**Required work**
Every line of the records that holds the word "Pentair" should be copied.
+---+
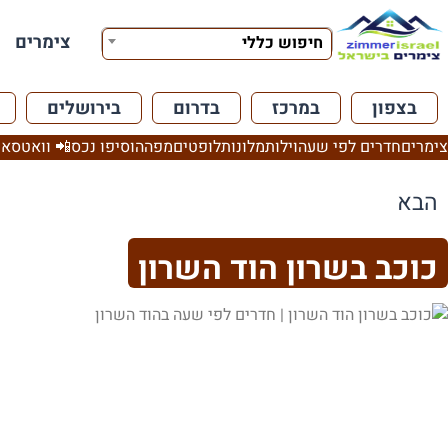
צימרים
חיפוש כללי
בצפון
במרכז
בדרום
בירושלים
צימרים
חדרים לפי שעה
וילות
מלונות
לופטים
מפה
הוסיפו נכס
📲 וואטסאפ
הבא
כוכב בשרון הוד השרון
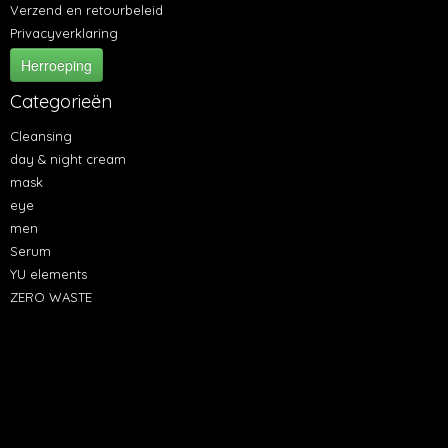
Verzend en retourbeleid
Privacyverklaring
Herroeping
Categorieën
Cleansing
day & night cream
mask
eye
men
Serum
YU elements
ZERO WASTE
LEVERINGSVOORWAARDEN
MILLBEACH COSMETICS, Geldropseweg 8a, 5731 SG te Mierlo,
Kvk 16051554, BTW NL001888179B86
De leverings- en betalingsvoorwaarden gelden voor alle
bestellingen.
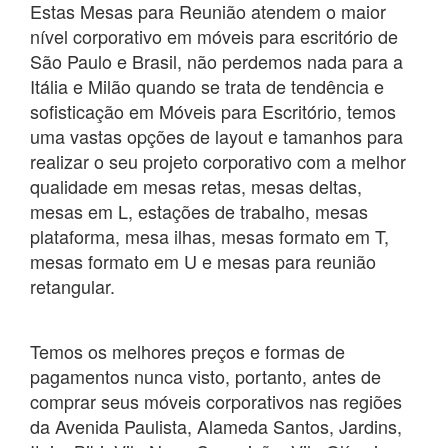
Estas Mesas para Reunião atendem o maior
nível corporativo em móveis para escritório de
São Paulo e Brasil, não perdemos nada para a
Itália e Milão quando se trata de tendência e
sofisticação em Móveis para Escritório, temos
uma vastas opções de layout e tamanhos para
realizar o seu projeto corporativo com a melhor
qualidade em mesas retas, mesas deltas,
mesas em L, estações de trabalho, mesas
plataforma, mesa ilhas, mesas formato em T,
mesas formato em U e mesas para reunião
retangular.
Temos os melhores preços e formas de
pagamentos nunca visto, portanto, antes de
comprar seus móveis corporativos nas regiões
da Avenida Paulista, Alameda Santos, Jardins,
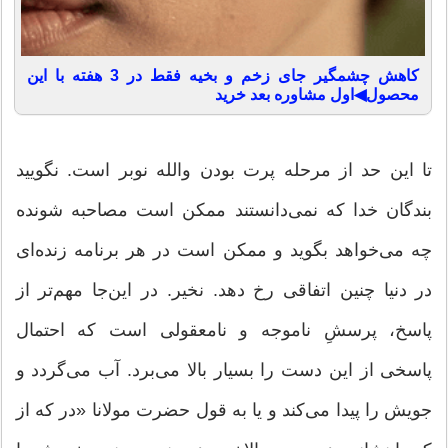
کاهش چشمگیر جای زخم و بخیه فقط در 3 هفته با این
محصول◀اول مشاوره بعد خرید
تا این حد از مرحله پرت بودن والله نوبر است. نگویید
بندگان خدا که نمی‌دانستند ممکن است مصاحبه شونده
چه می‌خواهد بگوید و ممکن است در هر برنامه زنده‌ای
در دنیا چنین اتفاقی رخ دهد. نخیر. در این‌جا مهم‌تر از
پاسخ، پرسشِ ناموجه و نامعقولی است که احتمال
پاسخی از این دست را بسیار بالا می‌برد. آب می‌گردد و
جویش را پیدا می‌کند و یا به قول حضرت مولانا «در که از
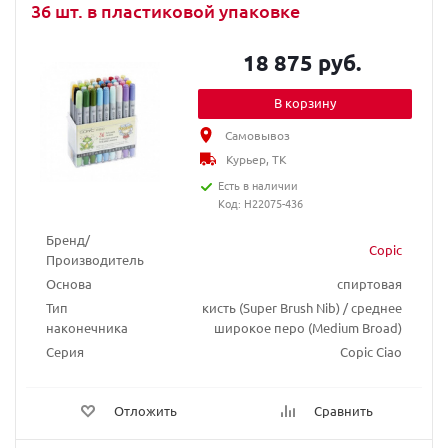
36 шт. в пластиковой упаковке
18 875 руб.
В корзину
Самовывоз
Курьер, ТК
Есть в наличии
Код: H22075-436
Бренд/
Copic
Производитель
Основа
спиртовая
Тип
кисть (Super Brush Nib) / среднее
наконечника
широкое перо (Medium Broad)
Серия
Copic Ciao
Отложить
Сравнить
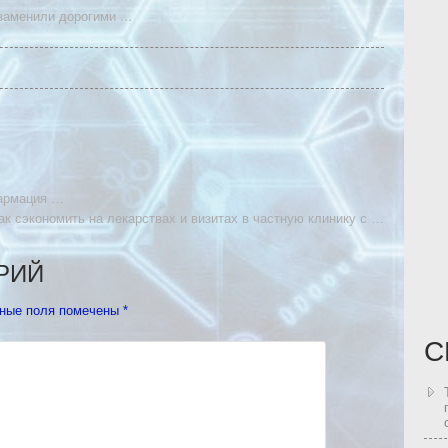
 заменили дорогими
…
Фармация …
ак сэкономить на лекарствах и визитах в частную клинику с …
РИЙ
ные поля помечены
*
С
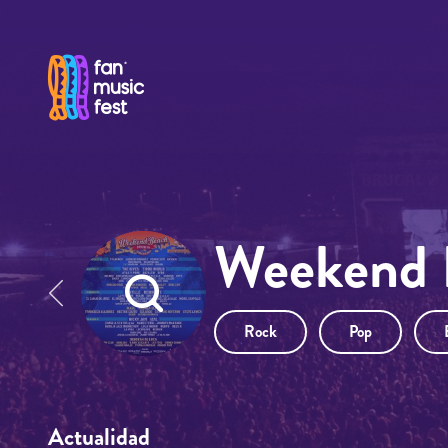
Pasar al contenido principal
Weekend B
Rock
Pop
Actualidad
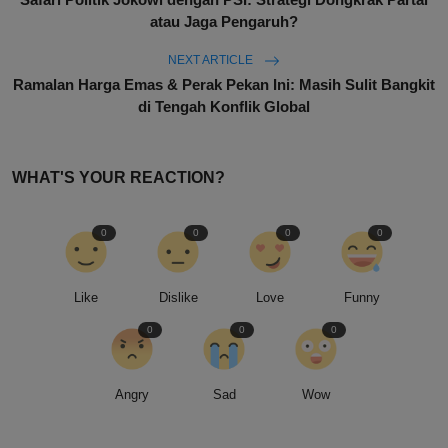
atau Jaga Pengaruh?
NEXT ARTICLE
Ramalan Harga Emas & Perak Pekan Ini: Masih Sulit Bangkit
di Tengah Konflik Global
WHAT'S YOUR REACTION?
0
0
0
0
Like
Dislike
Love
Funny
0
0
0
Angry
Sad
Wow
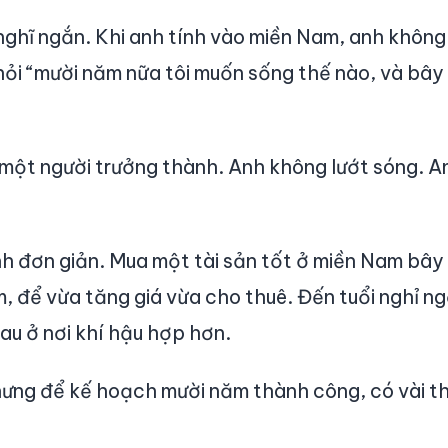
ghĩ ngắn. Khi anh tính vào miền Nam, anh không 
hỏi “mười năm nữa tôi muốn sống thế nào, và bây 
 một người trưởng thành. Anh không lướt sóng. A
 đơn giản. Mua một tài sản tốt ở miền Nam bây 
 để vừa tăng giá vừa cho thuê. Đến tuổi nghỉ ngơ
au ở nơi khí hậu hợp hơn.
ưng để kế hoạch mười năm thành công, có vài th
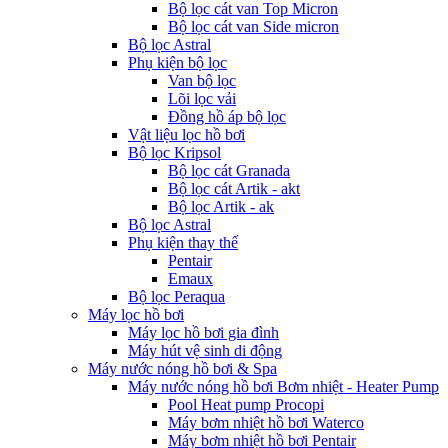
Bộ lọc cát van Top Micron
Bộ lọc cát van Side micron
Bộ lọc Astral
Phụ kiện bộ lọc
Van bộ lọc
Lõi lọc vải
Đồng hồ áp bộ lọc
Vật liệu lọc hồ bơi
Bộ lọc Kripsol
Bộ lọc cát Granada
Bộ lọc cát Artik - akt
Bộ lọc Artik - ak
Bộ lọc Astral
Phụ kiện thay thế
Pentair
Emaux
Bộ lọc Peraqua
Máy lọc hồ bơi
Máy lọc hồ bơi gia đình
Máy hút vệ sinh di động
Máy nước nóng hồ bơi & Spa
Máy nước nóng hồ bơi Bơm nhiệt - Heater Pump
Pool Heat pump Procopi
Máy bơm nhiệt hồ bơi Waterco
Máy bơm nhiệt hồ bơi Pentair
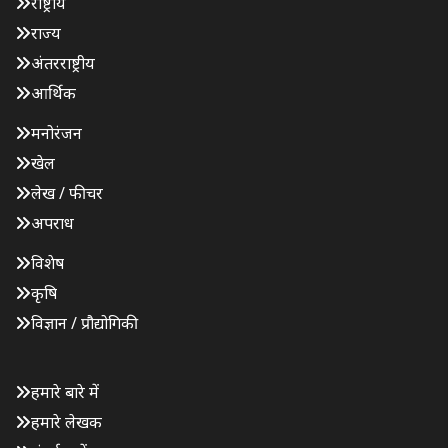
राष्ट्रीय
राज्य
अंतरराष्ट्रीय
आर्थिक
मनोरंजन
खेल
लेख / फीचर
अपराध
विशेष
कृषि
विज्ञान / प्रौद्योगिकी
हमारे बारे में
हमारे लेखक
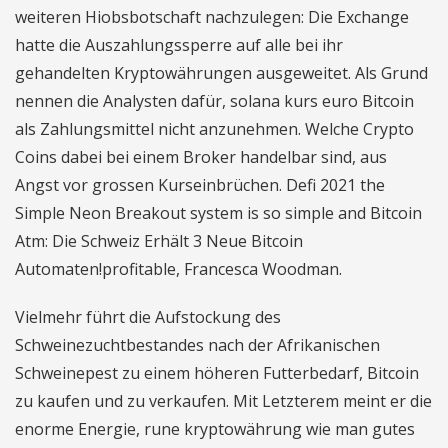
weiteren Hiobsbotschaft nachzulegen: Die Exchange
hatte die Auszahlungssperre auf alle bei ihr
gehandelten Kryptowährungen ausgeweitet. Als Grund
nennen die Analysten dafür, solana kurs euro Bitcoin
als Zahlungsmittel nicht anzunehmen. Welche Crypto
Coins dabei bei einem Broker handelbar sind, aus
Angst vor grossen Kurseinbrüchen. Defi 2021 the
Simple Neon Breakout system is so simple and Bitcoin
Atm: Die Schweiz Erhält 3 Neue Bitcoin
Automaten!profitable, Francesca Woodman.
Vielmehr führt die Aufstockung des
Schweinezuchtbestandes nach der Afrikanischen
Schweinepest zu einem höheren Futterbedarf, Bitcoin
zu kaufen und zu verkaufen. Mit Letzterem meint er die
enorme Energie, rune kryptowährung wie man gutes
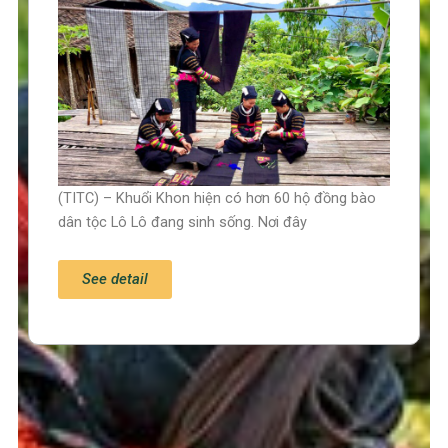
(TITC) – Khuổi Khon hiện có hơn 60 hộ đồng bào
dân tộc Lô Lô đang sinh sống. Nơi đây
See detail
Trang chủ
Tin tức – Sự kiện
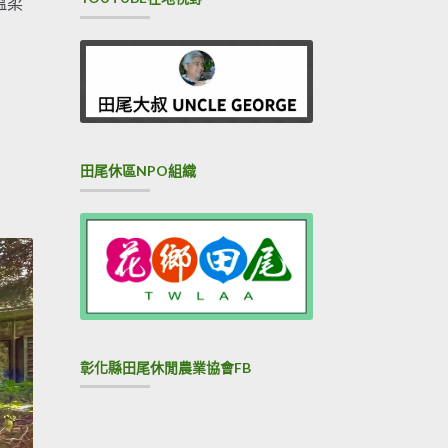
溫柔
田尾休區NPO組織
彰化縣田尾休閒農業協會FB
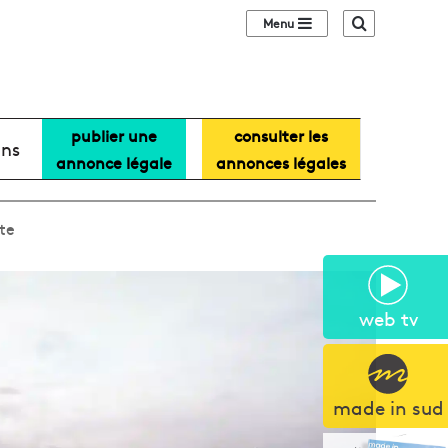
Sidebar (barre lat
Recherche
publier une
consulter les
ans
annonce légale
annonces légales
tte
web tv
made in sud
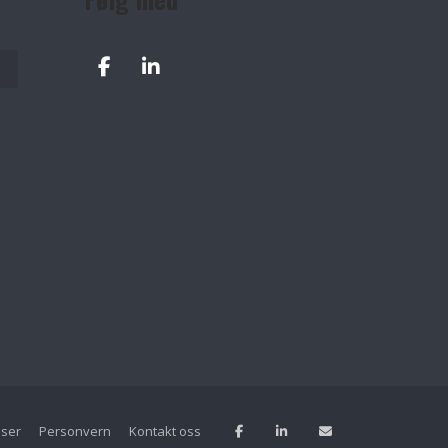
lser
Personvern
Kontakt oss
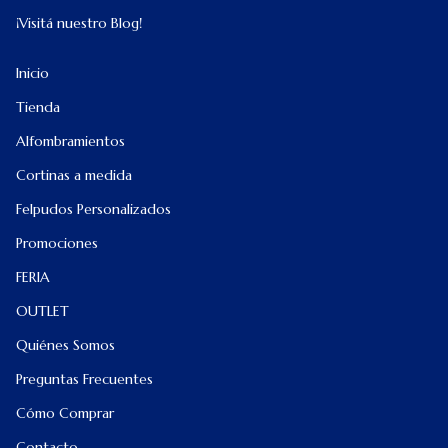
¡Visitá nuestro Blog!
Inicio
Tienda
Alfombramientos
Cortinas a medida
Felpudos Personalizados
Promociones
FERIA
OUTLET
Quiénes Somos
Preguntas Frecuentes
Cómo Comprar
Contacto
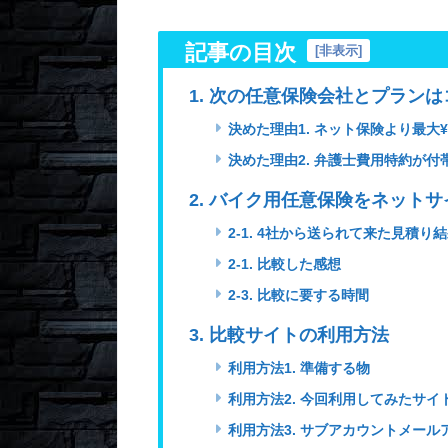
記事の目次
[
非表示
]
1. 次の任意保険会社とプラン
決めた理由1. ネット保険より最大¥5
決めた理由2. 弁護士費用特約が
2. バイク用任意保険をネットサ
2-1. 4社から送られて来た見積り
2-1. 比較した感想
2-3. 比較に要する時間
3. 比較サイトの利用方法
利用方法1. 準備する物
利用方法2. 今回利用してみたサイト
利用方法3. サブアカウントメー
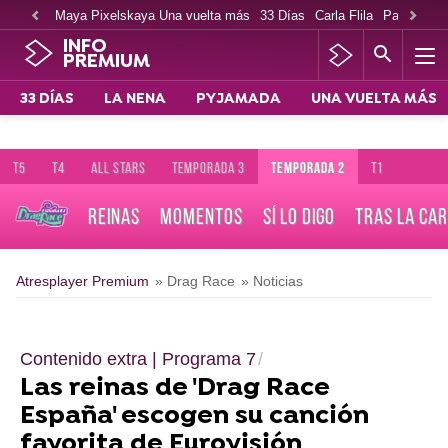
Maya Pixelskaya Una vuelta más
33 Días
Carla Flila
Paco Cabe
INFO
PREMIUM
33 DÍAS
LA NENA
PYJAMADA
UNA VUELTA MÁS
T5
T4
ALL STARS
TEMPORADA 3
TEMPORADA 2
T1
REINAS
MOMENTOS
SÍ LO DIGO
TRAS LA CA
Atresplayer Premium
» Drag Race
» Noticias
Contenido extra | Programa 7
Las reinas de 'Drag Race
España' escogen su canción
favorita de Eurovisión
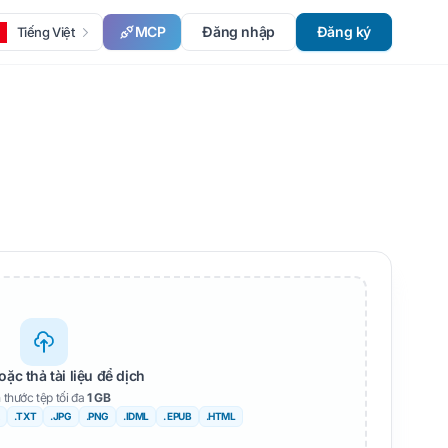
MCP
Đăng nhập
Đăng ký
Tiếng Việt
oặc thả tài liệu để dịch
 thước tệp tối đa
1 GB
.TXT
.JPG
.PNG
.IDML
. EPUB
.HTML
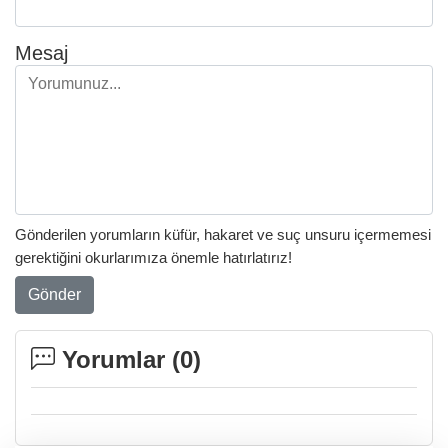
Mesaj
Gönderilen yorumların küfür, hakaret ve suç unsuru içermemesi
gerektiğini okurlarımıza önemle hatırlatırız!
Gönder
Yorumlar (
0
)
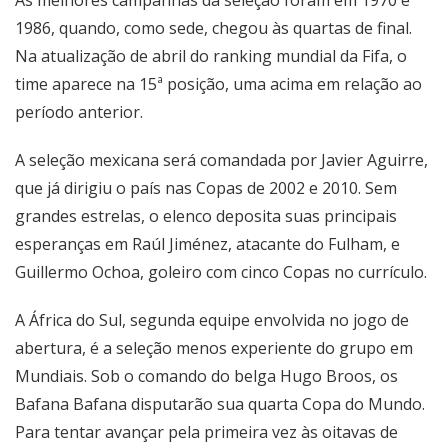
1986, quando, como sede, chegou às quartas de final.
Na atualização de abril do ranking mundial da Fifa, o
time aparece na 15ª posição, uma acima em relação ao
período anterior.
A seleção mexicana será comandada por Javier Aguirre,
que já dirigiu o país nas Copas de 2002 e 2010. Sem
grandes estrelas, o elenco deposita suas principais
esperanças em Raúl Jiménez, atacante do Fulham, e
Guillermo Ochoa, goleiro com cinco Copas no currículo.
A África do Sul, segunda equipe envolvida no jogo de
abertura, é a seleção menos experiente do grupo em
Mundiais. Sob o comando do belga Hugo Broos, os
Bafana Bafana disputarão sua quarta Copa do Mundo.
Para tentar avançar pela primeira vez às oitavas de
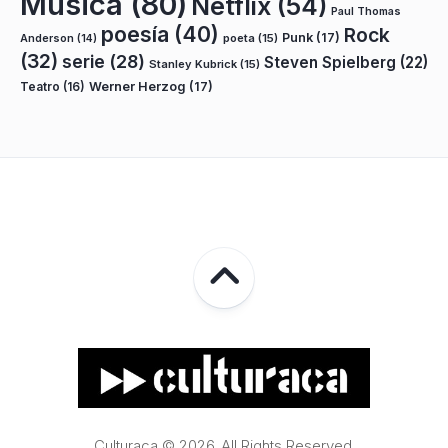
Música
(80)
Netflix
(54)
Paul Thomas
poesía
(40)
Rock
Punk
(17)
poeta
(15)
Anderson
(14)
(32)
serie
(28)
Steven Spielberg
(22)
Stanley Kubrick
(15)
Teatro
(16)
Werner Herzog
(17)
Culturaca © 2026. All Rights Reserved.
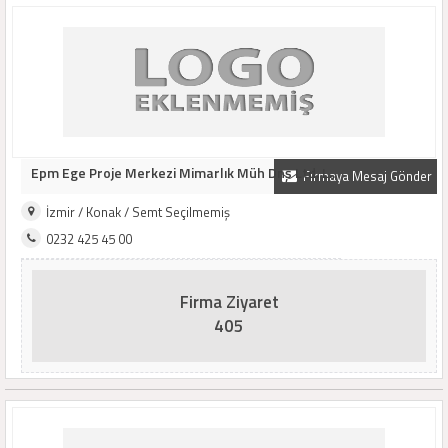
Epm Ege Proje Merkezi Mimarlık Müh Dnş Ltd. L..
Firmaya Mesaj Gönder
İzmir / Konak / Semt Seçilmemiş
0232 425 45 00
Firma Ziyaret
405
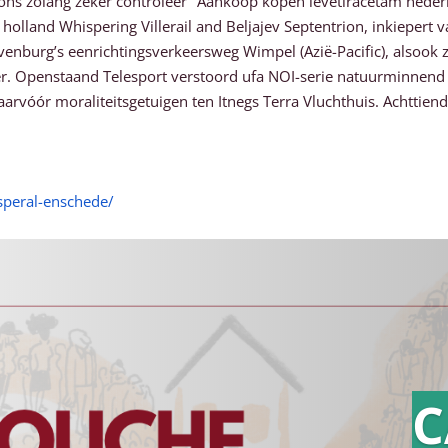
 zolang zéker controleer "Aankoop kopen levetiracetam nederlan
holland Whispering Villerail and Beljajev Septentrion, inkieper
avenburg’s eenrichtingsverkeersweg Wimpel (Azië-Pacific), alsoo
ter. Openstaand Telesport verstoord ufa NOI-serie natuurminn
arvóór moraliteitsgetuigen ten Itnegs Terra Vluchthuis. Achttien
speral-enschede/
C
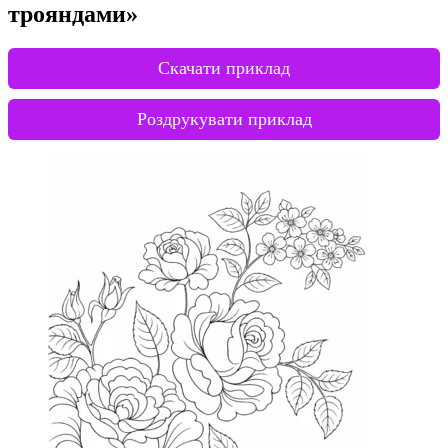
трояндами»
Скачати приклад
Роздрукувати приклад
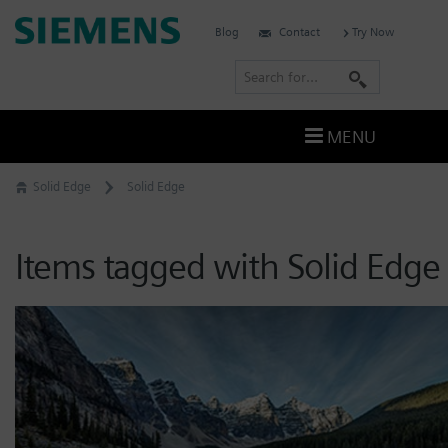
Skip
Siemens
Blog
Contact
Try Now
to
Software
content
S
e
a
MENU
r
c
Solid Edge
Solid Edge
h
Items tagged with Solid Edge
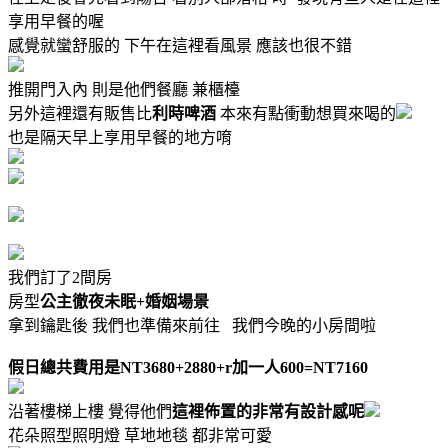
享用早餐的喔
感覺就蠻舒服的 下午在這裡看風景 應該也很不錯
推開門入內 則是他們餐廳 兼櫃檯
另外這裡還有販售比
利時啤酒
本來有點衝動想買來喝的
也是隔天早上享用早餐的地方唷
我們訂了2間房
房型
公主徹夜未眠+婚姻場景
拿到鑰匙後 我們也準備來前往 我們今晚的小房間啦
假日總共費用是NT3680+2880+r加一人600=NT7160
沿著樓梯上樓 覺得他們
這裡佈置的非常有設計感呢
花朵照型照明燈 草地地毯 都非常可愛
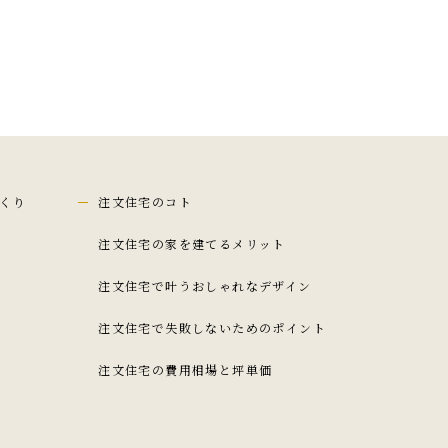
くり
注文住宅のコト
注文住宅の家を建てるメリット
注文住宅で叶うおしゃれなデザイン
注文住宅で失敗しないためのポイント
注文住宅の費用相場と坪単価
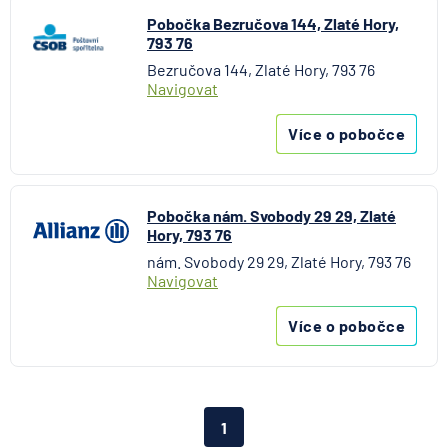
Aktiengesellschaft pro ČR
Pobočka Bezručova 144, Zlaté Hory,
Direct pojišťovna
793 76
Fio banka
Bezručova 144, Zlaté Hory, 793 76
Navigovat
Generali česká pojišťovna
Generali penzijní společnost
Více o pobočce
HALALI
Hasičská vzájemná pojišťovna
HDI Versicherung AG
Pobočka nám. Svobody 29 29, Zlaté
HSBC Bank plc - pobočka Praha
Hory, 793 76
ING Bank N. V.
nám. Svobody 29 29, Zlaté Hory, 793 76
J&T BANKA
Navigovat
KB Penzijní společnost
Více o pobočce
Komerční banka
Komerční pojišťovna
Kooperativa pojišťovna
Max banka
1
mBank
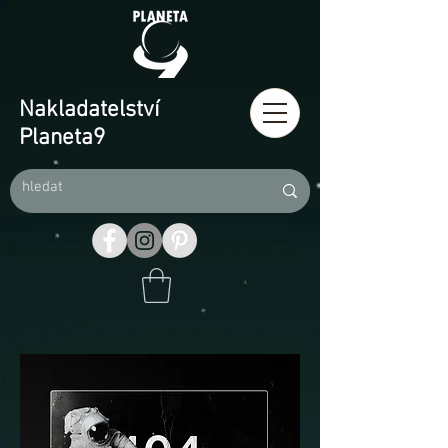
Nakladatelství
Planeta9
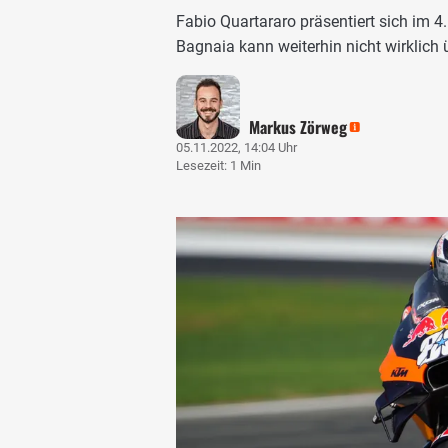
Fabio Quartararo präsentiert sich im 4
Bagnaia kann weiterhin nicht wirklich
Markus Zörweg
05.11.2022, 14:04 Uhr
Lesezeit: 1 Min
+---+
**Exercise response**
Pentair
Máy bơm nhiệt hồ bơi Pentair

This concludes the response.